*** DATA RECORDS Section Begins ***
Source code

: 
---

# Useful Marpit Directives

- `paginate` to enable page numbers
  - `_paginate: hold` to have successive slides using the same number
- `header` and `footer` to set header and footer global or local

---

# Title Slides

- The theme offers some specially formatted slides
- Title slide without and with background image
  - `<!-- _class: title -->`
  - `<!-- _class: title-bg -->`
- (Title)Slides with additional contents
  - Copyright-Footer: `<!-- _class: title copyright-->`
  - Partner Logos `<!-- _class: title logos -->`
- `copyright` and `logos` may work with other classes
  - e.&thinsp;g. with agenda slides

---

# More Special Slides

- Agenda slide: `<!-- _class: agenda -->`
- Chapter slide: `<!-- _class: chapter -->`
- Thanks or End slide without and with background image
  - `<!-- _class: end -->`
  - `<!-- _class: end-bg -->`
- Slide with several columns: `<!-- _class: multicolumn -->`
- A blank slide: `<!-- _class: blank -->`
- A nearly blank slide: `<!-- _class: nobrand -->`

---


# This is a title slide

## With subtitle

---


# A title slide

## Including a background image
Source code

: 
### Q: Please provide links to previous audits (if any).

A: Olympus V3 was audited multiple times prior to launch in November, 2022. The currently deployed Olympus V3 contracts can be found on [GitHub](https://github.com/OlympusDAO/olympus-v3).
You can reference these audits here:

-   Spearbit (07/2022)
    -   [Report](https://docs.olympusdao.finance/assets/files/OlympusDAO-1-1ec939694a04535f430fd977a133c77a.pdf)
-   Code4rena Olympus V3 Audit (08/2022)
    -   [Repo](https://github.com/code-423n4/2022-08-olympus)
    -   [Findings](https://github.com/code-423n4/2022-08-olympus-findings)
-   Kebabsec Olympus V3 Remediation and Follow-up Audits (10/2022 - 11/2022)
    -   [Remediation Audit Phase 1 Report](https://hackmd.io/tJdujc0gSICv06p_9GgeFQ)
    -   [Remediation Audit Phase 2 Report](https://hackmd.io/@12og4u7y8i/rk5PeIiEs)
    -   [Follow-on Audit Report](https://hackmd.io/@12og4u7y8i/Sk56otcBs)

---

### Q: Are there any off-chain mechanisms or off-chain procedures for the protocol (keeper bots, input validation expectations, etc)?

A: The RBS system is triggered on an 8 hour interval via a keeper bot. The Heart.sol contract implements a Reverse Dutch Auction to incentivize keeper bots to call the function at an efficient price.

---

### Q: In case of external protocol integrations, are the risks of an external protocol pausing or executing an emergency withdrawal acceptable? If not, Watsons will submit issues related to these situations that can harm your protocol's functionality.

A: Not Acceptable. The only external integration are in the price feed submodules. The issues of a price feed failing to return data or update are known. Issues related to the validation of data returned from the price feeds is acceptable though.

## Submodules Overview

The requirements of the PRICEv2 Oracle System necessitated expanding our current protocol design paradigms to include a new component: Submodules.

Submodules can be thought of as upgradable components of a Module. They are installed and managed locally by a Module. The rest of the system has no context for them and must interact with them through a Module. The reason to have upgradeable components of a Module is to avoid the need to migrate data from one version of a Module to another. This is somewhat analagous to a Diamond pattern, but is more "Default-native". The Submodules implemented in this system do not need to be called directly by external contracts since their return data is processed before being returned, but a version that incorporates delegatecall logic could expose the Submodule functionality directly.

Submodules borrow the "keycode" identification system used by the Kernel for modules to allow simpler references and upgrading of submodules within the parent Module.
*** DATA RECORDS Section Ends ***
## WHAT YOU ARE ASKED TO DO
Turn every non-blank line of the source text in all of the records into a Markdown table with the columns "Row" and "Line". Number the rows in order.

## SOLVED PROBLEM
| Row | Line |
|---|---|
| 1 | Source code |
| 2 | :  |
| 3 | --- |
| 4 | # Useful Marpit Directives |
| 5 | - `paginate` to enable page numbers |
| 6 |   - `_paginate: hold` to have successive slides using the same number |
| 7 | - `header` and `footer` to set header and footer global or local |
| 8 | --- |
| 9 | # Title Slides |
| 10 | - The theme offers some specially formatted slides |
| 11 | - Title slide without and with background image |
| 12 |   - `<!-- _class: title -->` |
| 13 |   - `<!-- _class: title-bg -->` |
| 14 | - (Title)Slides with additional contents |
| 15 |   - Copyright-Footer: `<!-- _class: title copyright-->` |
| 16 |   - Partner Logos `<!-- _class: title logos -->` |
| 17 | - `copyright` and `logos` may work with other classes |
| 18 |   - e.&thinsp;g. with agenda slides |
| 19 | --- |
| 20 | # More Special Slides |
| 21 | - Agenda slide: `<!-- _class: agenda -->` |
| 22 | - Chapter slide: `<!-- _class: chapter -->` |
| 23 | - Thanks or End slide without and with background image |
| 24 |   - `<!-- _class: end -->` |
| 25 |   - `<!-- _class: end-bg -->` |
| 26 | - Slide with several columns: `<!-- _class: multicolumn -->` |
| 27 | - A blank slide: `<!-- _class: blank -->` |
| 28 | - A nearly blank slide: `<!-- _class: nobrand -->` |
| 29 | --- |
| 30 | # This is a title slide |
| 31 | ## With subtitle |
| 32 | --- |
| 33 | # A title slide |
| 34 | ## Including a background image |
| 35 | Source code |
| 36 | :  |
| 37 | ### Q: Please provide links to previous audits (if any). |
| 38 | A: Olympus V3 was audited multiple times prior to launch in November, 2022. The currently deployed Olympus V3 contracts can be found on [GitHub](https://github.com/OlympusDAO/olympus-v3). |
| 39 | You can reference these audits here: |
| 40 | -   Spearbit (07/2022) |
| 41 |     -   [Report](https://docs.olympusdao.finance/assets/files/OlympusDAO-1-1ec939694a04535f430fd977a133c77a.pdf) |
| 42 | -   Code4rena Olympus V3 Audit (08/2022) |
| 43 |     -   [Repo](https://github.com/code-423n4/2022-08-olympus) |
| 44 |     -   [Findings](https://github.com/code-423n4/2022-08-olympus-findings) |
| 45 | -   Kebabsec Olympus V3 Remediation and Follow-up Audits (10/2022 - 11/2022) |
| 46 |     -   [Remediation Audit Phase 1 Report](https://hackmd.io/tJdujc0gSICv06p_9GgeFQ) |
| 47 |     -   [Remediation Audit Phase 2 Report](https://hackmd.io/@12og4u7y8i/rk5PeIiEs) |
| 48 |     -   [Follow-on Audit Report](https://hackmd.io/@12og4u7y8i/Sk56otcBs) |
| 49 | --- |
| 50 | ### Q: Are there any off-chain mechanisms or off-chain procedures for the protocol (keeper bots, input validation expectations, etc)? |
| 51 | A: The RBS system is triggered on an 8 hour interval via a keeper bot. The Heart.sol contract implements a Reverse Dutch Auction to incentivize keeper bots to call the function at an efficient price. |
| 52 | --- |
| 53 | ### Q: In case of external protocol integrations, are the risks of an external protocol pausing or executing an emergency withdrawal acceptable? If not, Watsons will submit issues related to these situations that can harm your protocol's functionality. |
| 54 | A: Not Acceptable. The only external integration are in the price feed submodules. The issues of a price feed failing to return data or update are known. Issues related to the validation of data returned from the price feeds is acceptable though. |
| 55 | ## Submodules Overview |
| 56 | The requirements of the PRICEv2 Oracle System necessitated expanding our current protocol design paradigms to include a new component: Submodules. |
| 57 | Submodules can be thought of as upgradable components of a Module. They are installed and managed locally by a Module. The rest of the system has no context for them and must interact with them through a Module. The reason to have upgradeable components of a Module is to avoid the need to migrate data from one version of a Module to another. This is somewhat analagous to a Diamond pattern, but is more "Default-native". The Submodules implemented in this system do not need to be called directly by external contracts since their return data is processed before being returned, but a version that incorporates delegatecall logic could expose the Submodule functionality directly. |
| 58 | Submodules borrow the "keycode" identification system used by the Kernel for modules to allow simpler references and upgrading of submodules within the parent Module. |